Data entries
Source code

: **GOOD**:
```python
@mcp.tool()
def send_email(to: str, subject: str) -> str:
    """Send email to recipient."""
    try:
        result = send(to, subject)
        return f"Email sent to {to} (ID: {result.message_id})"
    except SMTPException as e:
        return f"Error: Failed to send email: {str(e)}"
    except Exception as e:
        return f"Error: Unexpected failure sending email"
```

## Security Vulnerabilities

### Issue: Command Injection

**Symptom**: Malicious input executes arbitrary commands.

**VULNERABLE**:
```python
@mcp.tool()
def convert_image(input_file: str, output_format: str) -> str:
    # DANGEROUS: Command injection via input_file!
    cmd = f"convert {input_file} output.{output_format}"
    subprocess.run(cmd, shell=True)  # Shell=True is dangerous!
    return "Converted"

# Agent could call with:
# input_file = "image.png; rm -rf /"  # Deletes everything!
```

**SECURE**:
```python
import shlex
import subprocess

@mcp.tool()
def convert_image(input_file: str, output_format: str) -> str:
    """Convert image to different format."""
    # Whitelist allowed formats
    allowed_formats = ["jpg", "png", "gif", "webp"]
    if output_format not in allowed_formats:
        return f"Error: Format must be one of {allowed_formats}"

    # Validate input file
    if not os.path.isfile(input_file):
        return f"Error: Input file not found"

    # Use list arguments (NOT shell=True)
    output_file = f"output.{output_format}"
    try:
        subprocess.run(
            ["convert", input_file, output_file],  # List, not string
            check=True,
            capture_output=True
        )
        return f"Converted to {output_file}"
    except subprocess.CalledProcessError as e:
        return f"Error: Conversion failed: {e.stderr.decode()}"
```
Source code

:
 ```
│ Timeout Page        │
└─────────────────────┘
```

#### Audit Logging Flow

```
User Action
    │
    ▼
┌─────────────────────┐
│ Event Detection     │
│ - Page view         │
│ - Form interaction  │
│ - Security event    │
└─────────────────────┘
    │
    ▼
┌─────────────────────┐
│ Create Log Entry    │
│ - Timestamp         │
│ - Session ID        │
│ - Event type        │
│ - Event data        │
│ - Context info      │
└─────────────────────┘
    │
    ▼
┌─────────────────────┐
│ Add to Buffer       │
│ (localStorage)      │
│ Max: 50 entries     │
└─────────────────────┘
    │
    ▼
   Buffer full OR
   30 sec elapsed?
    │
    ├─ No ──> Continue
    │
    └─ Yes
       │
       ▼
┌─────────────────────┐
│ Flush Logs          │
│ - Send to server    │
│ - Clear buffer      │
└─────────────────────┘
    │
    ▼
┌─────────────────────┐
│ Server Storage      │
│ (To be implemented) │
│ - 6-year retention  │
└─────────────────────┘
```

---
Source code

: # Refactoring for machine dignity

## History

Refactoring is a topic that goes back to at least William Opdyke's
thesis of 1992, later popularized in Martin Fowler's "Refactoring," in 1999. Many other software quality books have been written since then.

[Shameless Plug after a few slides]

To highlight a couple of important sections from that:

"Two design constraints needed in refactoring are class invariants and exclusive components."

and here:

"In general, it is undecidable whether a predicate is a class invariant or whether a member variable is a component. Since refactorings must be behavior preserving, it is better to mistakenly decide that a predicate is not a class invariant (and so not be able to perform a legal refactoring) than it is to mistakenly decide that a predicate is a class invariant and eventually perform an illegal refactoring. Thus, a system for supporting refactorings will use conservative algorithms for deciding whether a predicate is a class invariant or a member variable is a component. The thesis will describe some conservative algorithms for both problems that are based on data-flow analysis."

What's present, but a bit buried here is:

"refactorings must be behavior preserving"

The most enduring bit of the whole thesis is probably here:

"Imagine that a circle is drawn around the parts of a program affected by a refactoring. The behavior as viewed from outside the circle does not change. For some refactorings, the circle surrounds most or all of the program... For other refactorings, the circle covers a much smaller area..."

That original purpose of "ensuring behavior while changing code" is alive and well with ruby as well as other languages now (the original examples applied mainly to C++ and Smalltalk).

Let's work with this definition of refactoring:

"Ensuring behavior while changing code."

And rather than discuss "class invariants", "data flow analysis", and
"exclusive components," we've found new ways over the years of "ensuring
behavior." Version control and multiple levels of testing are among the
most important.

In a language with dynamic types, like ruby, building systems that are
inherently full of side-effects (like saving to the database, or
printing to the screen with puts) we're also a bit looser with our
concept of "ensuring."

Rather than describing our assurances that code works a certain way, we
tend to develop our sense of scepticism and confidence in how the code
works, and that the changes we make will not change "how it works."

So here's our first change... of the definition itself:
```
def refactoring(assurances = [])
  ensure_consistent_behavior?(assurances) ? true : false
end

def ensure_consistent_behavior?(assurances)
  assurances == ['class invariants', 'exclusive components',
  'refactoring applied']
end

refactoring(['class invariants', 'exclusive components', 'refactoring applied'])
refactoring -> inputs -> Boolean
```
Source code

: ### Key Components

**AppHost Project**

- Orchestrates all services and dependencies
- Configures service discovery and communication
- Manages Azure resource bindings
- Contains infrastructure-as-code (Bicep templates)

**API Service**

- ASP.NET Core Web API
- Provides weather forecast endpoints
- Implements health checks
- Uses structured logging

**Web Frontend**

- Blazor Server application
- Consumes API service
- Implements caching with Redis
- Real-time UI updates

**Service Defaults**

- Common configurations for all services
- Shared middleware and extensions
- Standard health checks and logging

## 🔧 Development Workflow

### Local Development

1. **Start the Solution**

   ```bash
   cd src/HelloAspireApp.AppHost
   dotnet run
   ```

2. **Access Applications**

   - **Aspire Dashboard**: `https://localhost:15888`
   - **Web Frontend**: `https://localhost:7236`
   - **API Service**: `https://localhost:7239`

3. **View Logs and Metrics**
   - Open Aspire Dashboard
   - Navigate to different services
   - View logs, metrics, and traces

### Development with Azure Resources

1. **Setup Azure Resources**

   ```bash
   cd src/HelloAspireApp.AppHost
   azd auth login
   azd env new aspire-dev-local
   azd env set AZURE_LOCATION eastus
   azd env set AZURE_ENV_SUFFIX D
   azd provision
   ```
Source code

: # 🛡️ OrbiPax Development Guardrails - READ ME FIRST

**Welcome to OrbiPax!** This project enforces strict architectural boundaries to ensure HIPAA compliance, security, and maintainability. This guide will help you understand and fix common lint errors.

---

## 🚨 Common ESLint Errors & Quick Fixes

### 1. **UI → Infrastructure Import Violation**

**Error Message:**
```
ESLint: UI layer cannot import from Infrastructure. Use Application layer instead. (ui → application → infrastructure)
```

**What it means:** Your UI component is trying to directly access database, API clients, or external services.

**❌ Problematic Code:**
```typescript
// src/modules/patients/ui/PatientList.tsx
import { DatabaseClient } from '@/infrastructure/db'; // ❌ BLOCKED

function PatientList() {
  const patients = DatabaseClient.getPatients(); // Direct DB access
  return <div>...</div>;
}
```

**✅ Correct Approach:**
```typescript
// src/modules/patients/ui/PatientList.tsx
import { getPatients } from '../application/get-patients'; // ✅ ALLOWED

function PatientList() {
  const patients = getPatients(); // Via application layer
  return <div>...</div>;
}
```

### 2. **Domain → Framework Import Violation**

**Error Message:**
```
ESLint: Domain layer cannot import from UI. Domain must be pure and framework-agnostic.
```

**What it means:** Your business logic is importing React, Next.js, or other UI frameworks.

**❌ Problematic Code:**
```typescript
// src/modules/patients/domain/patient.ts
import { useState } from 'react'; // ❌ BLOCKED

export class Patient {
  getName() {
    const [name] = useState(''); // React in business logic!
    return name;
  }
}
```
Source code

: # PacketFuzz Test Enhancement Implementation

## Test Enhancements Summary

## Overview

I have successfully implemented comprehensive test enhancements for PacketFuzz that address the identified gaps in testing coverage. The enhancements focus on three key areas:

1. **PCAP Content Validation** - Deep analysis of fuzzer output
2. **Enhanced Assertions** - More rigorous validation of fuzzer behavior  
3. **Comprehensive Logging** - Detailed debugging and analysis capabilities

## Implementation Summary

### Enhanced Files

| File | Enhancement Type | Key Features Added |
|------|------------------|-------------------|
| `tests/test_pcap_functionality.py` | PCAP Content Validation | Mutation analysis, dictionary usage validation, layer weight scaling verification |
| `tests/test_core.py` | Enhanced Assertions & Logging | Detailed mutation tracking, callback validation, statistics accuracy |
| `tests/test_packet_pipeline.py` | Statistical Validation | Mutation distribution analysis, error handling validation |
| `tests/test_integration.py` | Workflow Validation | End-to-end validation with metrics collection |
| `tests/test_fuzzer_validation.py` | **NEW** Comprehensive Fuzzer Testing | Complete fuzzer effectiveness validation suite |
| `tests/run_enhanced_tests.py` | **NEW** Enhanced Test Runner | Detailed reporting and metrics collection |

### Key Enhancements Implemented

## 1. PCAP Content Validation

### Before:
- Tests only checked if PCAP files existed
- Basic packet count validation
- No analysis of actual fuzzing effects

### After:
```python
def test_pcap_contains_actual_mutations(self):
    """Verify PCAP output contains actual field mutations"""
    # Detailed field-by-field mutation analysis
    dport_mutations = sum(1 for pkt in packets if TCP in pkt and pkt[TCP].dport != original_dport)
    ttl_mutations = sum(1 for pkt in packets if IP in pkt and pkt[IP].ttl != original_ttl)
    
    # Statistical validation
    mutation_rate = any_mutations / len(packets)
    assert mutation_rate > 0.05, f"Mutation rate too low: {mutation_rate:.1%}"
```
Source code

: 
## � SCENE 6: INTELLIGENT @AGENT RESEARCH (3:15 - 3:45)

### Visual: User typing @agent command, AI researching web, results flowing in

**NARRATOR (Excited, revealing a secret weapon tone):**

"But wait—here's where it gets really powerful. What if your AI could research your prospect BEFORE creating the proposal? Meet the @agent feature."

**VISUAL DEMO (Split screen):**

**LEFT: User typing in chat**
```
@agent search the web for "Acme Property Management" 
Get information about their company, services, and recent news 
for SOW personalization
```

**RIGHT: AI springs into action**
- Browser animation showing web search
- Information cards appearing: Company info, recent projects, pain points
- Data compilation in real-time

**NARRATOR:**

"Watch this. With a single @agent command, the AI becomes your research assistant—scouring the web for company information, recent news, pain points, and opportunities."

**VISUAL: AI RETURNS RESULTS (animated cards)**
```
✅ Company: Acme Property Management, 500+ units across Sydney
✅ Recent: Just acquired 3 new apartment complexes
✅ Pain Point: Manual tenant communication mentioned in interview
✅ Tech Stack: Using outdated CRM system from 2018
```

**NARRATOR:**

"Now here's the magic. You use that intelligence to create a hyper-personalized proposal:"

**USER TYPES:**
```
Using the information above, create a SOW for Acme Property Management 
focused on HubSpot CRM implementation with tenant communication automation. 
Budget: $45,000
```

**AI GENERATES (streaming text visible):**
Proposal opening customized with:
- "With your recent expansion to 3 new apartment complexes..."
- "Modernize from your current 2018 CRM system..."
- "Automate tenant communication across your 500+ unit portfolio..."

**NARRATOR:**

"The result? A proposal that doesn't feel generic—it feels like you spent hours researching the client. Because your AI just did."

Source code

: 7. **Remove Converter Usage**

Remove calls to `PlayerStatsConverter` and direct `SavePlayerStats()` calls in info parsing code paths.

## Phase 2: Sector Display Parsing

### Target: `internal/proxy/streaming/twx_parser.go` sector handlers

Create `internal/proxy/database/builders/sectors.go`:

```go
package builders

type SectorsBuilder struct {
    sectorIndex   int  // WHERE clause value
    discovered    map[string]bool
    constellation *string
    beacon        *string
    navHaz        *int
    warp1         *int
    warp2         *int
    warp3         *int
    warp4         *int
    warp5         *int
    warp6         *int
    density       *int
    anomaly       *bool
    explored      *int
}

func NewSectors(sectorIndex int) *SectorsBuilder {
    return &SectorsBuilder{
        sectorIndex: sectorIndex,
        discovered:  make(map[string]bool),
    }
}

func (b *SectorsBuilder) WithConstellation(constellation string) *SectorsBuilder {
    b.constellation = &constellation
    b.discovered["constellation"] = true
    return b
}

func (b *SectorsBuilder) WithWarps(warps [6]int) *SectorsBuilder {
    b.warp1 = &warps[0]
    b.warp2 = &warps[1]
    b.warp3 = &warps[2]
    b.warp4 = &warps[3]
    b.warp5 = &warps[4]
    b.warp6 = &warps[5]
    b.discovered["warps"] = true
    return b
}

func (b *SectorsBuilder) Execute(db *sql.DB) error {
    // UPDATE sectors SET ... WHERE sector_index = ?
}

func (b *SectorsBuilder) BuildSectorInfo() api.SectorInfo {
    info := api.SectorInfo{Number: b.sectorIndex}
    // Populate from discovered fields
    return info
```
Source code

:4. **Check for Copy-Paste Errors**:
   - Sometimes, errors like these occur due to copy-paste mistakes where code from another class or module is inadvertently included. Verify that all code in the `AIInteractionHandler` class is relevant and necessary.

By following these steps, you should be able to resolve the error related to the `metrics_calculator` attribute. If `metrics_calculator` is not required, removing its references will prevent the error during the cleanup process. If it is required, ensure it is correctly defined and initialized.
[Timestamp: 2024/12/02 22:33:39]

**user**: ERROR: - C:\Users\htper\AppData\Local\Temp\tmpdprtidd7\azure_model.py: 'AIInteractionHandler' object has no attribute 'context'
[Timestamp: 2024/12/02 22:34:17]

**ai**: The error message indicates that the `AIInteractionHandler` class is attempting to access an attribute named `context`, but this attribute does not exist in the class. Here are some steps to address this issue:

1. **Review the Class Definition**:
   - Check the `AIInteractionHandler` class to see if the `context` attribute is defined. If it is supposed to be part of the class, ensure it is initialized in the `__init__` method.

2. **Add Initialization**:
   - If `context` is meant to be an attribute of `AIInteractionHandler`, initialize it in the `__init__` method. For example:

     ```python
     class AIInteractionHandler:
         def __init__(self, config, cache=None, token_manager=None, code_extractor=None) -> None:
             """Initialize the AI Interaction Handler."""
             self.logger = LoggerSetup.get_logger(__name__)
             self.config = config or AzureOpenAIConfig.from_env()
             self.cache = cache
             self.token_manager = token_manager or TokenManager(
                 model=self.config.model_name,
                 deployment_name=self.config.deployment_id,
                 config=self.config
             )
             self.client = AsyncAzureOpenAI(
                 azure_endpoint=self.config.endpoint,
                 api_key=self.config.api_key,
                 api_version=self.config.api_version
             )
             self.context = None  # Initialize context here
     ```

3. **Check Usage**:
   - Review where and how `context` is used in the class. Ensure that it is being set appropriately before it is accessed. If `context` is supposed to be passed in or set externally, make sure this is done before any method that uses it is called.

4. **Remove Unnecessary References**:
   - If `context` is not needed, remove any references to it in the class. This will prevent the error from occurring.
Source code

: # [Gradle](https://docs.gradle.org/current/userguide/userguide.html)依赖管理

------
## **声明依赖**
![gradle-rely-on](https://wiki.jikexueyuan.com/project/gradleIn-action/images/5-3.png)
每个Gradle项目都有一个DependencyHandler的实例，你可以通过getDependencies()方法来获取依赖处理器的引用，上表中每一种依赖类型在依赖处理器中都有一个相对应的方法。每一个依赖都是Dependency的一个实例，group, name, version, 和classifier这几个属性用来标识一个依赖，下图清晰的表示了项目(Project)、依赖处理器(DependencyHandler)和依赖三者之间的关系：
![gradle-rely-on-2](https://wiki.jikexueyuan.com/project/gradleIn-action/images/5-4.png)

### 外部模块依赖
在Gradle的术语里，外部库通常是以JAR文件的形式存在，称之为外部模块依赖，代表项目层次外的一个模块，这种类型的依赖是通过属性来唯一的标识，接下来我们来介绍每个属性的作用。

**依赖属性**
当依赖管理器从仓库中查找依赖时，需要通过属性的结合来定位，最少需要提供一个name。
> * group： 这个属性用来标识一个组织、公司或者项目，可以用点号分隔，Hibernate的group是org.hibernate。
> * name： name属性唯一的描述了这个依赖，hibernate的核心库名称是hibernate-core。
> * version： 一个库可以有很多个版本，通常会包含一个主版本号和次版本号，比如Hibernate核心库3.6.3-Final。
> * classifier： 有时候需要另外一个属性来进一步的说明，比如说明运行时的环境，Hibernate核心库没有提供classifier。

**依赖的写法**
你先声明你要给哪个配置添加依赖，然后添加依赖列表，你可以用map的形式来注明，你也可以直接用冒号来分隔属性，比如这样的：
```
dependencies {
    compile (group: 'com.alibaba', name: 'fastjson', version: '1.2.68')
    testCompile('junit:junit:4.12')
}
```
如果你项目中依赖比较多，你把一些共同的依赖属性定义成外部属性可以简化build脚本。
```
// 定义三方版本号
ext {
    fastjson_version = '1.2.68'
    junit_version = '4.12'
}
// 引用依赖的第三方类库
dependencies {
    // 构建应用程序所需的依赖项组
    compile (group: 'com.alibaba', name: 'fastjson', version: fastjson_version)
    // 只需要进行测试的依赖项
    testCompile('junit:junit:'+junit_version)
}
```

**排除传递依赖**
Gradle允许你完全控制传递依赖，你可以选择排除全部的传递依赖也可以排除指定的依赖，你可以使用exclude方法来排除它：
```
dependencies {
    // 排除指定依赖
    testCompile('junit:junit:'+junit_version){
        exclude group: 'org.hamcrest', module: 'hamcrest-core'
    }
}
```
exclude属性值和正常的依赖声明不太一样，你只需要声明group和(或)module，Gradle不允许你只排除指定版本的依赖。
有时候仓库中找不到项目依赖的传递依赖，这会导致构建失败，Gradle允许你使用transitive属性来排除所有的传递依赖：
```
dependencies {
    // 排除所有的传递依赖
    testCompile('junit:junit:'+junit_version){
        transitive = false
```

(HOW TO COMPLETE THIS TASK)
Please go through the data above and copy every line that has the word "Property".

(WORKED SOLUTION)
@agent search the web for "Acme Property Management" 
✅ Company: Acme Property Management, 500+ units across Sydney
Using the information above, create a SOW for Acme Property Management 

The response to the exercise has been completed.